Conclusion : qu’est-ce que cela signifie pour les évaluateurs ?
Pour un évaluateur, l’affaire Cowichan entraîne des conséquences immédiates. La possibilité d’une revendication du titre aborigène oblige-t-elle l’évaluateur à en faire l’ajout sur la liste des hypothèses extraordinaires dans un rapport d’évaluation ? Si un client demande à un évaluateur d’intégrer dans son opinion sur la valeur la possibilité d’une revendication réussie du titre aborigène, comment l’évaluateur doit-il s’y prendre ?
Comment un évaluateur pourrait-il même identifier qui pourrait revendiquer un titre aborigène, quelles pourraient être les limites de la revendication foncière, quelle forme de réparation pourrait être demandée (par exemple, des déclarations de droit, des réclamations pécuniaires, etc.) et s’il existe des revendications concurrentes ou qui se chevauchent ? Le système d’enregistrement des titres fonciers n’apporte aucune aide. Comme le souligne la Cour dans l’affaire Cowichan, « aucune mise en garde, litispendance ou attestation de litige en cours ne peut être enregistrée pour avertir les acheteurs de l’existence d’une revendication territoriale non prouvée par les peuples autochtones ».18
Dans l’affaire Cowichan, la Cour n’a pas fourni de limites précises quant au territoire sur lequel la nation Cowichan détient un titre aborigène.19 On peut supposer que la cour a laissé cette question en suspens dans l’espoir ardent que les parties négocient les limites. Cela souligne le fait que dans chaque revendication de titre aborigène, si la revendication est prouvée, il reste nécessaire de mener une enquête pour déterminer les limites qui résulteront soit de négociations, soit d’un litige, deux processus qui risquent fort d’être longs.
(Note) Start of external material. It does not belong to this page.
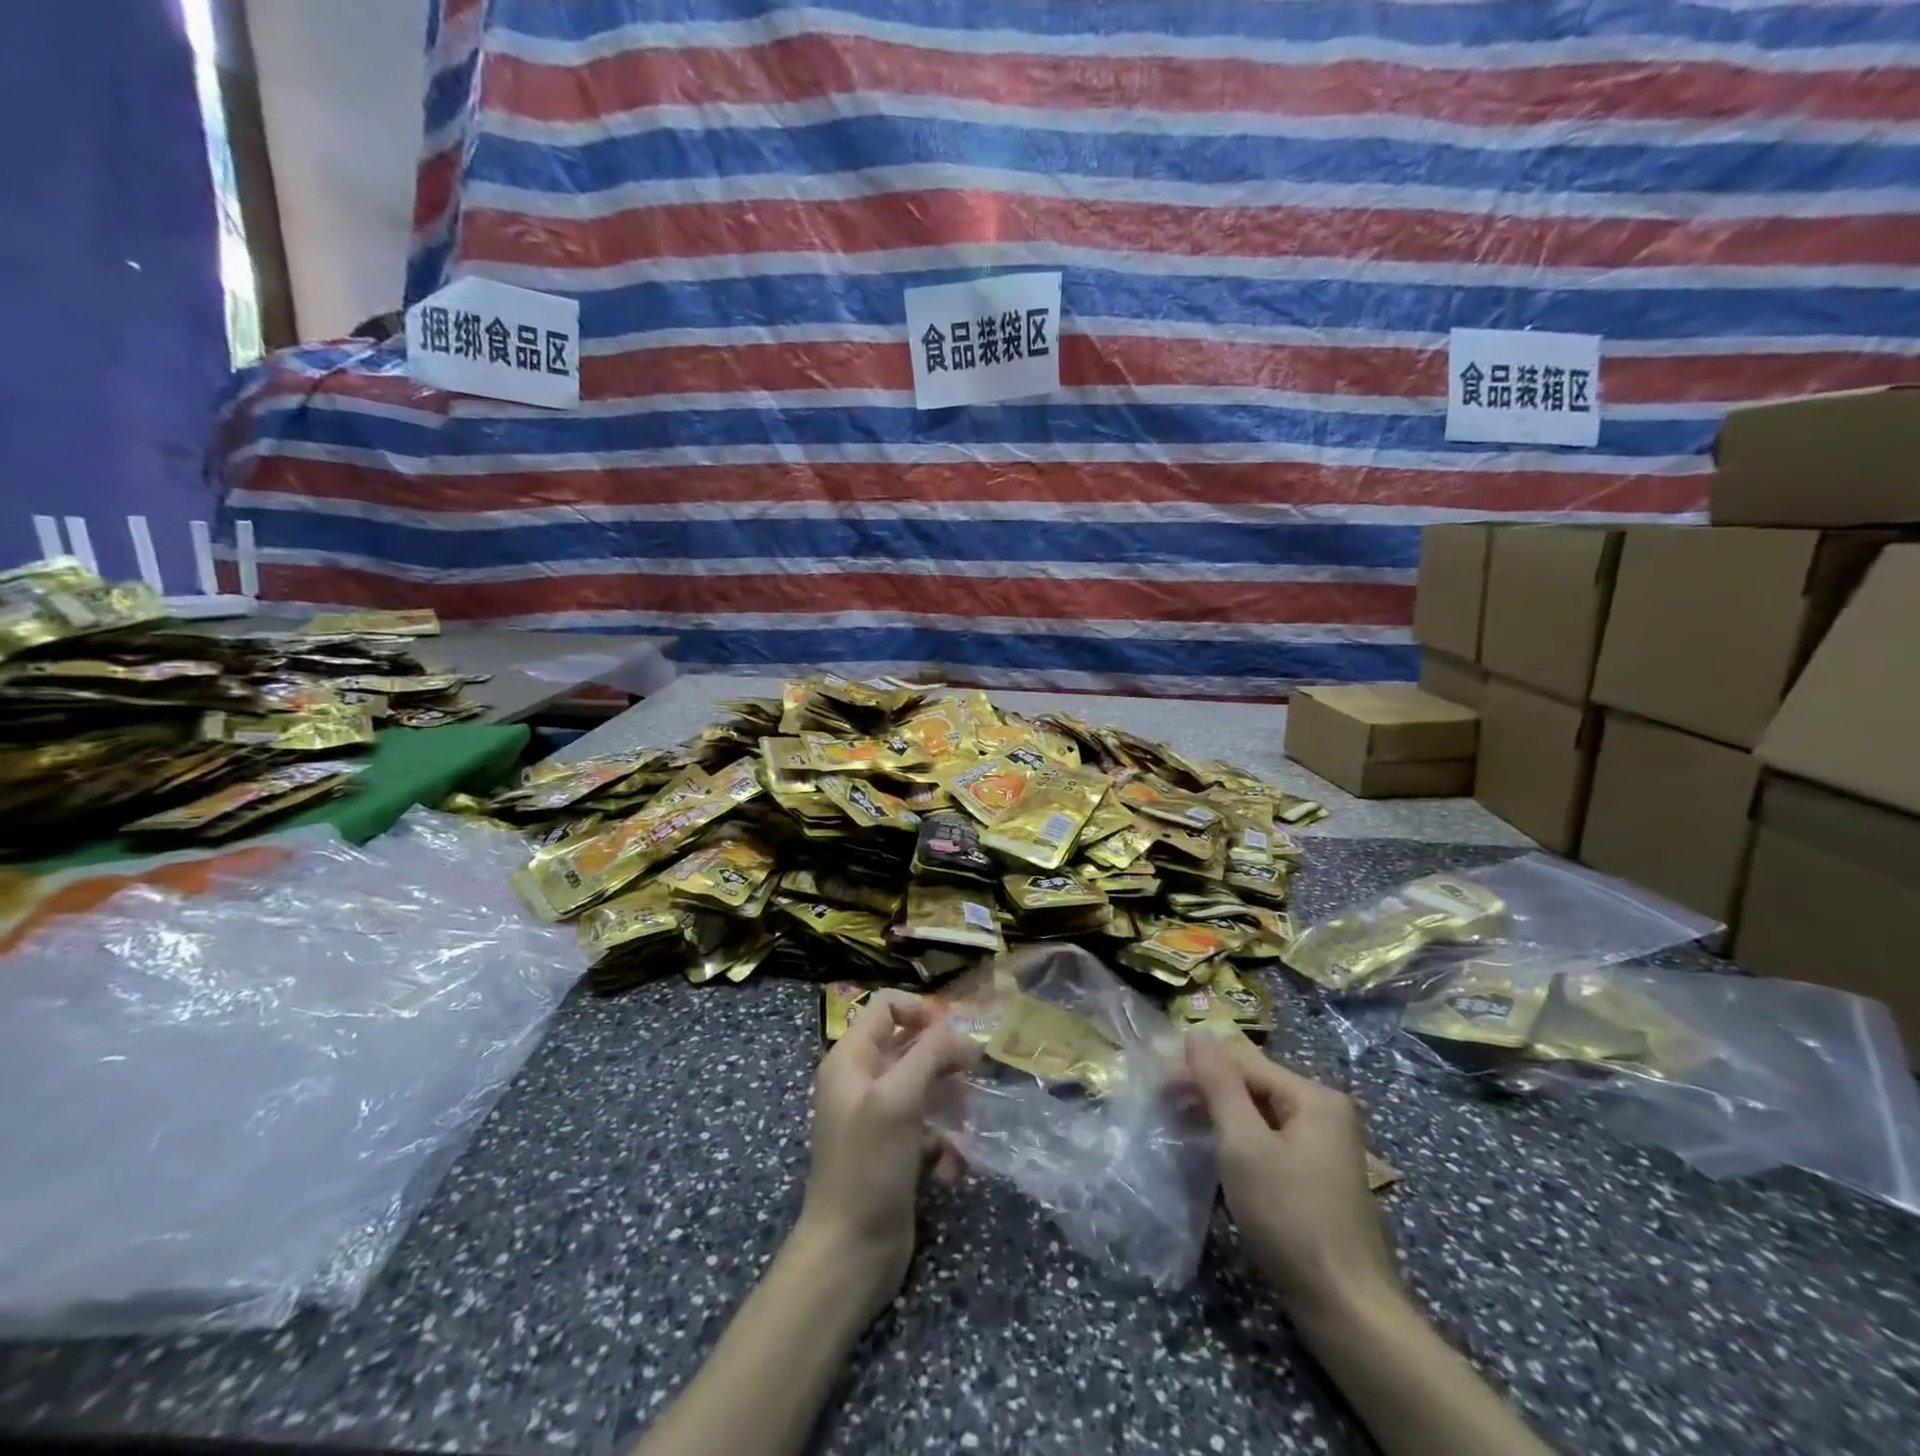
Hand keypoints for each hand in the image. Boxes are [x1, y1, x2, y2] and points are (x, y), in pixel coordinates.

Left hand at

Nous ne saurons pas avant un certain temps si la décision Cowichan sera confirmée en appel. Le processus ne sera pas rapide. Dans l’intervalle, l’incertitude règnera. Les risques liés à l’achat, à l’aménagement et à l’utilisation des terres ont été exacerbés.
Notes en fin de texte
- Cowichan, paragraphe 6
- Cowichan, paragraphes 1657-2081 pour les preuves et l’analyse ayant conduit à cette conclusion concernant la promesse et l’appropriation de Douglas, y compris les événements postérieurs à Douglas
- Cowichan, paragraphe 44
- Cowichan, paragraphe 525
- Cowichan, paragraphe 527
- Cowichan, paragraphe 530
- Cowichan, paragraphes 525-1656
- Cowichan, paragraphe 2141
- Cowichan, paragraphes 2176-2181
- Cowichan, paragraphe 2183
- Cowichan, paragraphe 2186
- Cowichan, paragraphe 2308
- Cowichan, paragraphe 2310
- Cowichan, paragraphes 7, 75, 3724
- Cowichan, paragraphes 1811-1838
- Cowichan, paragraphes 2188-2194
- Cowichan, paragraphe 2193
- Cowichan, paragraphe 2252
- Cowichan, paragraphe 31
Cet article a pour but de susciter la discussion et d’amener les praticiens à prendre conscience des enjeux dans le domaine du droit . Il ne doit pas être considéré comme un conseil juridique. Toute question relative à cet article dans des circonstances particulières devrait être posée à des praticiens qualifiés du droit et de l’évaluation.